Соловьи разливались вовсю, когда он наконец достиг баснословной и бесславной цели своей поездки. Как обычно, порыв животного воодушевления охватил его, едва автомобиль покатил по дубовой аллее, меж двух рядов статуй, взявших фаллосы «на караул». Всегда желанный гость с пятнадцатилетним стажем, он не потрудился «протелефонировать» (новый официальный термин) загодя. Свет прожектора хлестнул его по лицу: увы, он выбрал для приезда сюда «парадную» ночь.
Обычно члены клуба отправляли своих водителей на стоянку, специально выгороженную вблизи сторожки привратника, там имелась приятная закусочная для прислуги с подачей неалкогольных напитков и нескольких недорогих, домашнего покроя, шлюх. Однако этой ночью огромные полицейские машины загромоздили отсеки гаража, выплеснувшись даже в ближнюю рощицу. Велев Кингсли немного обождать под дубами, Ван натянул бауту и отправился выяснить, в чем дело. Излюбленная, обнесенная стенами тропка вскоре вывела его к просторной лужайке, бархатистым ковром поднимавшейся к мызе. Приусадебный парк оказался ярко освещен и запружен людьми, словно Парк-авеню, – сравнение, само попросившееся на язык, поскольку маскировка, к которой прибегли хитрые сыщики, сразу напомнила Вану родную страну. Кое-кого из них он даже знал в лицо – они толклись у отцовского клуба в Манхаттане всякий раз, что добрый Гамалиил (так и не переизбранный после четвертого срока) задавал в нем неофициальный, отзывающий старческим слабоумием обед. Сыщики переоделись, как привыкли переодеваться – продавцами грейпфрутов, чернокожими лотошниками с бананами и банджо, устарелыми и уж во всяком случае неуместными «писцами», которые стайками спешили к местам не вызывающей доверия службы, и перипатетическими русскими читателями газет, замедляющими шаг, замирающими в гипнотическом трансе и вновь пускающимися в путь, держа перед собой раскрытые «Эстотские вести». Ван вспомнил, что мистер Александер Скрипач, нынешний президент Соединенных Америк, полнокровный русский, прилетел в Англию повидать короля Виктора, и справедливо заключил, что оба отправились «к девочкам» – и именно сюда. Комичность сыщицкой маскировки (быть может, и неразличимой на американских тротуарах определенной эпохи, но едва ли уместной в колдовски освещенном лабиринте живых изгородей Англии) умерила его досаду, да и мысль о том, что ему пришлось бы разделять утехи двух исторических персонажей или довольствоваться отважноликими девами, которых они, слегка попользовавшись, отвергли, пронизала его брезгливой дрожью.

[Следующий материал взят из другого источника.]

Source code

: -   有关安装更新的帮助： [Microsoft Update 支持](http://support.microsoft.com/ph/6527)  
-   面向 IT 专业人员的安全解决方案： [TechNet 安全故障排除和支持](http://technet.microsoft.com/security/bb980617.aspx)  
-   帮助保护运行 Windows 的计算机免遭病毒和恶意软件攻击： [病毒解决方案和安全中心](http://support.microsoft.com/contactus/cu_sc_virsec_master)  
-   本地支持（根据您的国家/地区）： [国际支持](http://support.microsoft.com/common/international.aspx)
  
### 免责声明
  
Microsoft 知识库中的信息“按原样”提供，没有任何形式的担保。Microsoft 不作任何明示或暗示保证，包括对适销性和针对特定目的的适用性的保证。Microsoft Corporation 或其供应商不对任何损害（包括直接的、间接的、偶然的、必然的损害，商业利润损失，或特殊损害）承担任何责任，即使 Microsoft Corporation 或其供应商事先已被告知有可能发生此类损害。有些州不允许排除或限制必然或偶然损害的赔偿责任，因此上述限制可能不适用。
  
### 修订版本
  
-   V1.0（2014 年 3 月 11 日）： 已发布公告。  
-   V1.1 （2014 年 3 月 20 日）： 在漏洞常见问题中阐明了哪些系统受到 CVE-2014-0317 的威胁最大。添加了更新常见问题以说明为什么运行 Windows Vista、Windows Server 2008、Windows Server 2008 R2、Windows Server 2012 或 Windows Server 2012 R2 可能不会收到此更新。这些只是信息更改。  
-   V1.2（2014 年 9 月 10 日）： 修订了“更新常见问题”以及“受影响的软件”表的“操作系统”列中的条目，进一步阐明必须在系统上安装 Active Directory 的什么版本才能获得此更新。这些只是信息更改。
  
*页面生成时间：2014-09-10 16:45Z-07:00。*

Тут замотанная в простыню статуя вознамерилась стребовать с Вана пароль, но, поскользнувшись на мраморном пьедестале, навзничь ухнула в папоротники. Игнорируя поверженного бога, Ван вернулся к еще урчащему «джолс-джойсу». Багроволицый Кингсли, старый испытанный друг, предложил отвезти его в другой дом, расположенный в девяноста милях к северу, но Ван из принципа отказался и велел ему ехать в «Албанию».